There have been many studies predicting the death of many lower skilled jobs in the coming decades. Last year Deloitte Switzerland forecast that half of the current jobs currently available in Switzerland could be lost to automation. Top of the hit list are administrative, secretarial and agricultural jobs, but other studies have even hinted that accountants and pilots might have cause for concern.
The trade union Unia also fears the end of many retail, factory production line and healthcare jobs. Why do you need people to produce certain goods if a 3D printer can do the job just as well, asked Vania Alleva, Unia President in December. “Work that is currently carried out by people will be taken over by networks of machines and robots,” she said at a press conference on the subject.
Unia is also concerned that the workplace will become fractured with more people working freelance or from remote locations. This could destroy the power of collective labour bargaining, the union fears.
However, other observers have pointed out that – just as in other industrial revolutions – Industry 4.0 will undoubtedly create jobs as well. Robots will need to be designed and programmed and big data will have to be expertly analysed for it to be of any use.
“Workers trained in manual assembly will continue to be replaced by automated processes because Switzerland cannot afford to retain these work processes,” Roland Berger’s Sven Siepen told swissinfo.ch. “But this is nothing new. Some production sites in industrial cities such as Winterthur have long gone but employment levels have remained strong [unemployment ended 2015 at 3.3%].”
The 46th annual showcase event of the World Economic Forum will take place in Davos from January 20-23 under the title: “Mastering the Fourth Industrial Revolution”. Some 2,500 delegates will attend from the worlds of business, politics, civil society, culture, religion and science.
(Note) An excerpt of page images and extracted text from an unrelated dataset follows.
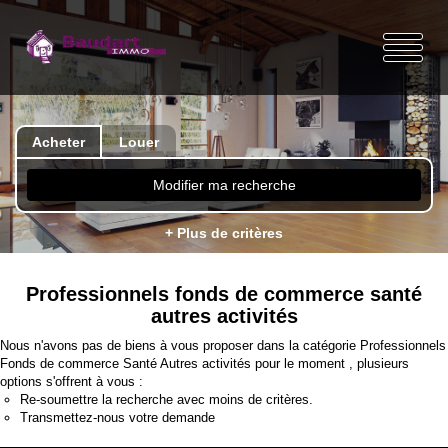
Acheter
Louer
Modifier ma recherche
+ Plus de critères
Professionnels fonds de commerce santé
autres activités
Nous n'avons pas de biens à vous proposer dans la catégorie Professionnels
Fonds de commerce Santé Autres activités pour le moment , plusieurs
options s'offrent à vous :
Re-soumettre la recherche avec moins de critères.
Transmettez-nous votre demande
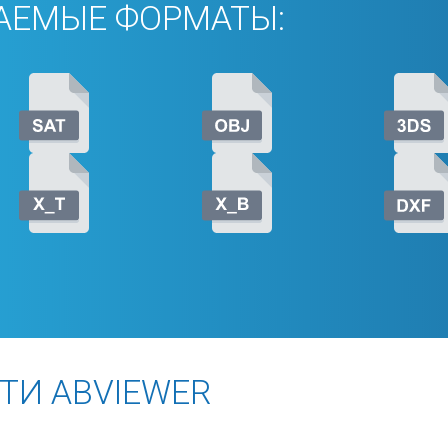
АЕМЫЕ ФОРМАТЫ:
ТИ ABVIEWER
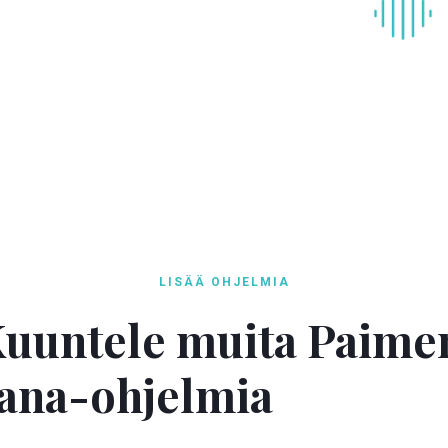
LISÄÄ OHJELMIA
uuntele muita Paime
ana-ohjelmia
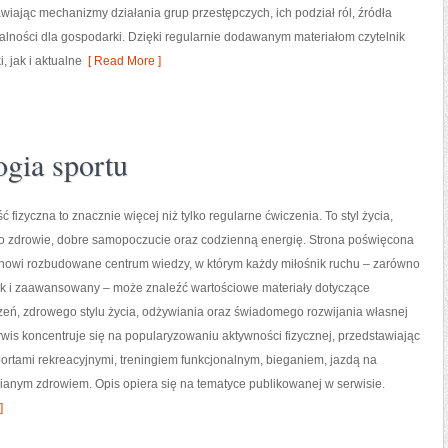
wiając mechanizmy działania grup przestępczych, ich podział ról, źródła
łalności dla gospodarki. Dzięki regularnie dodawanym materiałom czytelnik
 jak i aktualne
[ Read More ]
gia sportu
ć fizyczna to znacznie więcej niż tylko regularne ćwiczenia. To styl życia,
o zdrowie, dobre samopoczucie oraz codzienną energię. Strona poświęcona
tanowi rozbudowane centrum wiedzy, w którym każdy miłośnik ruchu – zarówno
jak i zaawansowany – może znaleźć wartościowe materiały dotyczące
zeń, zdrowego stylu życia, odżywiania oraz świadomego rozwijania własnej
wis koncentruje się na popularyzowaniu aktywności fizycznej, przedstawiając
portami rekreacyjnymi, treningiem funkcjonalnym, bieganiem, jazdą na
ianym zdrowiem. Opis opiera się na tematyce publikowanej w serwisie.
]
Some 40 heads of state, including British Prime Minister David Cameron, US Vice-President Joe Biden, Canadian Prime Minister Justin Trudeau and Greek Prime Minister Alex Tsipras will be there.
In addition to the fourth industrial revolution theme, WEF debates will also focus on the ongoing global threats to security, including terrorism, and on environmental issues following the successful Paris Climate meeting last December.
WEF was started by Klaus Schwab in 1971 at Davos, initially under the name “European Management Symposium”. It was designed to connect European business leaders to their counterparts in the United States to find ways of boosting connections and solving problems. The forum took its current name in 1987 as it broadened its horizons to provide a platform for finding solutions to international issues.